### Given exercise
Quote the data from its very first line through the line that contains "text_box [472, 224, 531, 282]", including both of those lines.

START

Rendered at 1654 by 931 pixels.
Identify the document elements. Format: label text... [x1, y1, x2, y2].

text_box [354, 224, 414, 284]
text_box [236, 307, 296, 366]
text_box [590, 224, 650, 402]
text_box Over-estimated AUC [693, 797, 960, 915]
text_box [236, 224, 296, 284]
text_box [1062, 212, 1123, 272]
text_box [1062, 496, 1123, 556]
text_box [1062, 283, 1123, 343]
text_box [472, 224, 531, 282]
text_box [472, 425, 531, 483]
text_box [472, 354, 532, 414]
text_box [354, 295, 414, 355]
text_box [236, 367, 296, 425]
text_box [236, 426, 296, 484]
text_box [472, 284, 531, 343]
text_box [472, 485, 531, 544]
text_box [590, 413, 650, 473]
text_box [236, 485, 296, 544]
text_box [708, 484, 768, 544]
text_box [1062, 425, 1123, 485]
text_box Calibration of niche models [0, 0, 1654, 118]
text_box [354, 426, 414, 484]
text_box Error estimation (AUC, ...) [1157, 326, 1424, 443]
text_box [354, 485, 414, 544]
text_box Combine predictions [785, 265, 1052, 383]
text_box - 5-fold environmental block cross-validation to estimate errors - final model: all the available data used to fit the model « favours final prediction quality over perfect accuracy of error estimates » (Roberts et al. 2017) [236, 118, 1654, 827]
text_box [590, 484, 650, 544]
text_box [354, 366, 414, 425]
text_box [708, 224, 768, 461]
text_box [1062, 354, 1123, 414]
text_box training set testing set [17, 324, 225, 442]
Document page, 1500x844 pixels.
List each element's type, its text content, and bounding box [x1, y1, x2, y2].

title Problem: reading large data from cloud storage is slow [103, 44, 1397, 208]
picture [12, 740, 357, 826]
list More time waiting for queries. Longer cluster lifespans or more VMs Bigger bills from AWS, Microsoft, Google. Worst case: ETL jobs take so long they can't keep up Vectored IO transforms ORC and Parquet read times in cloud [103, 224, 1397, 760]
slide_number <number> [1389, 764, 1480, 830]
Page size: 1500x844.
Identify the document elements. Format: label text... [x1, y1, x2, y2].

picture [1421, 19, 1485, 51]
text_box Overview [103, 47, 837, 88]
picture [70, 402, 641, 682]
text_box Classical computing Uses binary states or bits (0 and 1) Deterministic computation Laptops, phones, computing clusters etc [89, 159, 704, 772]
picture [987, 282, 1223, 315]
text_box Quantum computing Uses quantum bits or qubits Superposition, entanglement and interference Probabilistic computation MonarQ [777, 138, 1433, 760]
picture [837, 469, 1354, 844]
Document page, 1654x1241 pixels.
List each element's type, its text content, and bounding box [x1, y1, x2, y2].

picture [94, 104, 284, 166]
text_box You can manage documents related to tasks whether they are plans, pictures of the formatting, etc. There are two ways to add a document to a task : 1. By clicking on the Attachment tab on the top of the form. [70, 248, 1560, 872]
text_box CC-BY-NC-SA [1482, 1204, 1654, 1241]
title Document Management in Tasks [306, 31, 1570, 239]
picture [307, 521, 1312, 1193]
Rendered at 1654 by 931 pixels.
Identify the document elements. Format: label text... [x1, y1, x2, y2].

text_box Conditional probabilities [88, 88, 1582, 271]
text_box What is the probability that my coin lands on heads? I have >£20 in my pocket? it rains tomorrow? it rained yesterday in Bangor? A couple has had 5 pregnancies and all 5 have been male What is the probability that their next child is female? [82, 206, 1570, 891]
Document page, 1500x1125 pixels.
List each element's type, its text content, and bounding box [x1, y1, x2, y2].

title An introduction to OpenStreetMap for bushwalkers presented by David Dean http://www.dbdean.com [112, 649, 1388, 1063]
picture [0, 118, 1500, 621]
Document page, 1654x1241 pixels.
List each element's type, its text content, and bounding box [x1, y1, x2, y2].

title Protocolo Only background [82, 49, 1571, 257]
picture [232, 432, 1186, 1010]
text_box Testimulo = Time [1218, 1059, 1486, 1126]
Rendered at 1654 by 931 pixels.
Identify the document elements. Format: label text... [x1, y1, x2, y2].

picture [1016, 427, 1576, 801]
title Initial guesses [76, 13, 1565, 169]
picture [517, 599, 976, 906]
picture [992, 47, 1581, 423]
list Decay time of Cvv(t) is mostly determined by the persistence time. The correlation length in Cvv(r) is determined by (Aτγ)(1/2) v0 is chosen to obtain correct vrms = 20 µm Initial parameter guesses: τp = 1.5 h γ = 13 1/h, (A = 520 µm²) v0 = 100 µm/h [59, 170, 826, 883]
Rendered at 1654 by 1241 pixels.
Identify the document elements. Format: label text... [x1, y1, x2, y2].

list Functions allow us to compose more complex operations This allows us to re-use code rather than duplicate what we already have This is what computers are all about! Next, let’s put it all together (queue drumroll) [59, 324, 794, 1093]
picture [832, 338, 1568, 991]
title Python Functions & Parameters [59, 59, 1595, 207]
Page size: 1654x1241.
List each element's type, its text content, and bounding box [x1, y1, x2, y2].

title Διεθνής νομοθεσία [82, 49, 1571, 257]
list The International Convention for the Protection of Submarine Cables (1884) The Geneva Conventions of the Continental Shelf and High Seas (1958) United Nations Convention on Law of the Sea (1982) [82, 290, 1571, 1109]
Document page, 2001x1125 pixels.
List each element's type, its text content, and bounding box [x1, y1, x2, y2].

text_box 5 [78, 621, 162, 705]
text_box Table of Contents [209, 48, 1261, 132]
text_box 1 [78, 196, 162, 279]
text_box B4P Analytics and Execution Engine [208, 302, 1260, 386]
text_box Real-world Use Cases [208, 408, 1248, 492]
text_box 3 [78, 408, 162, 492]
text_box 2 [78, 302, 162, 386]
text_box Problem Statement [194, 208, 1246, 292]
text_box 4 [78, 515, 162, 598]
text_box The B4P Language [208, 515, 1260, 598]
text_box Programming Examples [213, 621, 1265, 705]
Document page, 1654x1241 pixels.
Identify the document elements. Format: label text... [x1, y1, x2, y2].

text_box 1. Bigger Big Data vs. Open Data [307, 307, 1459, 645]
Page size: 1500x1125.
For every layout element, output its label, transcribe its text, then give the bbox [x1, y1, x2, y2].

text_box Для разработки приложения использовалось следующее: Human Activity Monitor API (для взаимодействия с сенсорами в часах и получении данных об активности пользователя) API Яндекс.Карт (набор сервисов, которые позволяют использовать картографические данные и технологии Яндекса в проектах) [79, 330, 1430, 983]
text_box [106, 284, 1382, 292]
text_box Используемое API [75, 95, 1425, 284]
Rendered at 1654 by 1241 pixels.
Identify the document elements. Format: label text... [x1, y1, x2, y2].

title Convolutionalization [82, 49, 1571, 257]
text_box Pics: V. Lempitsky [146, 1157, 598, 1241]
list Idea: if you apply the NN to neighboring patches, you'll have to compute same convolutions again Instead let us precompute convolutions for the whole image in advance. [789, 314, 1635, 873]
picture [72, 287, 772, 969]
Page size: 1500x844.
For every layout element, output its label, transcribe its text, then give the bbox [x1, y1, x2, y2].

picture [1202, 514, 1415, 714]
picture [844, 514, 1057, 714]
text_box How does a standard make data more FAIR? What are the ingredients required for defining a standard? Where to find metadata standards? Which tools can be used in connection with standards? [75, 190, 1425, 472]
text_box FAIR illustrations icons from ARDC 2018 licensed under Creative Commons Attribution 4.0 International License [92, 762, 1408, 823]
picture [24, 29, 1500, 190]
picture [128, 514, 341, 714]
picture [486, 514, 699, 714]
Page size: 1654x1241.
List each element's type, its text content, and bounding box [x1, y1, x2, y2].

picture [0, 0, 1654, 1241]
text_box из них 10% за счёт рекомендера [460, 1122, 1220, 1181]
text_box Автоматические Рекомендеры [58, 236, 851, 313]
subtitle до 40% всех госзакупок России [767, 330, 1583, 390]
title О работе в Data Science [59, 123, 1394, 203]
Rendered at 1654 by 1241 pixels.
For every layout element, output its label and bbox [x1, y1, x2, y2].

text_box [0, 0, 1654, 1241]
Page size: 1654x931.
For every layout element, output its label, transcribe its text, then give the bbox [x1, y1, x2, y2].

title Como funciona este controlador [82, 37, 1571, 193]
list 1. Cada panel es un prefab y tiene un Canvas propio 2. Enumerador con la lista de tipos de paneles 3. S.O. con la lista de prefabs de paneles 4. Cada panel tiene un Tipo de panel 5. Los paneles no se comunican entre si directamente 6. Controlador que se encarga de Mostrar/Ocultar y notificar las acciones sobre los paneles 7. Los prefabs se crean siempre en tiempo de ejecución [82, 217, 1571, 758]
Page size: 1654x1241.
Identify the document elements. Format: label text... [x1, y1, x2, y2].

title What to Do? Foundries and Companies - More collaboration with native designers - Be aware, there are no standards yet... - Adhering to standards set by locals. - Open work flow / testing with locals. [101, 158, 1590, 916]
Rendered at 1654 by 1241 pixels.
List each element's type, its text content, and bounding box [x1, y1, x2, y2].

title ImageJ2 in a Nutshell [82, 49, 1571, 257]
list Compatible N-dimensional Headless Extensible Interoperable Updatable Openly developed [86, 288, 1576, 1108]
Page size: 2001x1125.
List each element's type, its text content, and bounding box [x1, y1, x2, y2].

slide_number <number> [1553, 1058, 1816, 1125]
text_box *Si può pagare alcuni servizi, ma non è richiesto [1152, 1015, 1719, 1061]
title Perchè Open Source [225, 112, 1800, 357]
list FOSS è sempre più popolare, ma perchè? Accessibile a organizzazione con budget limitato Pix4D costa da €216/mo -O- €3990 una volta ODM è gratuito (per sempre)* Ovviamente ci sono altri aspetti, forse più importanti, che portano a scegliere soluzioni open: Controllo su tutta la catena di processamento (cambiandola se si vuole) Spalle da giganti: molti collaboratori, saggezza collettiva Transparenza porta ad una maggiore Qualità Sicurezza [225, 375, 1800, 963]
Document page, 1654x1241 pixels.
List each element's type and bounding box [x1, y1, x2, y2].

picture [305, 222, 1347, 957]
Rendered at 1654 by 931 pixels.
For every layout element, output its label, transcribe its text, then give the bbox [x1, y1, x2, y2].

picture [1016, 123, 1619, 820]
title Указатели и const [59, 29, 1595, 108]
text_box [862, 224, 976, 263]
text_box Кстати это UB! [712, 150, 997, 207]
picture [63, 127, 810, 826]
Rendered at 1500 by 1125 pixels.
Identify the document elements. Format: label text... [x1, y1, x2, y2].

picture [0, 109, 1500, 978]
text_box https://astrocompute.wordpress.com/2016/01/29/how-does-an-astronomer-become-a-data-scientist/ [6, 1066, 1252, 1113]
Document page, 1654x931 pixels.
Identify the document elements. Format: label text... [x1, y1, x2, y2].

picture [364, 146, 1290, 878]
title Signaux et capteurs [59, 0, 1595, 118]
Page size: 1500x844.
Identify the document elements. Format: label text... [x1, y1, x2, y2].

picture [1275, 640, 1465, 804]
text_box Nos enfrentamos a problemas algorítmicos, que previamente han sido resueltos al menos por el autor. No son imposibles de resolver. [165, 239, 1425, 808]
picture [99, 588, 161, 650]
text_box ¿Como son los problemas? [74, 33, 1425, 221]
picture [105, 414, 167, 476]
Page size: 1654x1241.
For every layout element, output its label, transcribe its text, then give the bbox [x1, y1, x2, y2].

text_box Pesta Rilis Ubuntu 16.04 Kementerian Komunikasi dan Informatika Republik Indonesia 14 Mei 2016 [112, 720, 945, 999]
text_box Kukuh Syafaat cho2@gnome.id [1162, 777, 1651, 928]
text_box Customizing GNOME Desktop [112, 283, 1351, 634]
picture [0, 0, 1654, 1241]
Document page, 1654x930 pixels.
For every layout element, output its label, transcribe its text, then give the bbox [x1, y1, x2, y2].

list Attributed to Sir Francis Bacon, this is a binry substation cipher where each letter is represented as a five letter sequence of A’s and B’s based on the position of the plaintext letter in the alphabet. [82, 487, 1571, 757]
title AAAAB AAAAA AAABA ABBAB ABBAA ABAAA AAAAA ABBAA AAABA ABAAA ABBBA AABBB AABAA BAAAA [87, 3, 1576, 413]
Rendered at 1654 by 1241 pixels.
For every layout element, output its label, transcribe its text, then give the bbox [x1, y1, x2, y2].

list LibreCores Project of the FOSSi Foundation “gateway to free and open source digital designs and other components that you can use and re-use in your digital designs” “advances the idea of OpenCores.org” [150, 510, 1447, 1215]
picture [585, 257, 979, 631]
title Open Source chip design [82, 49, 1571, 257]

END

### Task solution
Rendered at 1654 by 931 pixels.
Identify the document elements. Format: label text... [x1, y1, x2, y2].

text_box [354, 224, 414, 284]
text_box [236, 307, 296, 366]
text_box [590, 224, 650, 402]
text_box Over-estimated AUC [693, 797, 960, 915]
text_box [236, 224, 296, 284]
text_box [1062, 212, 1123, 272]
text_box [1062, 496, 1123, 556]
text_box [1062, 283, 1123, 343]
text_box [472, 224, 531, 282]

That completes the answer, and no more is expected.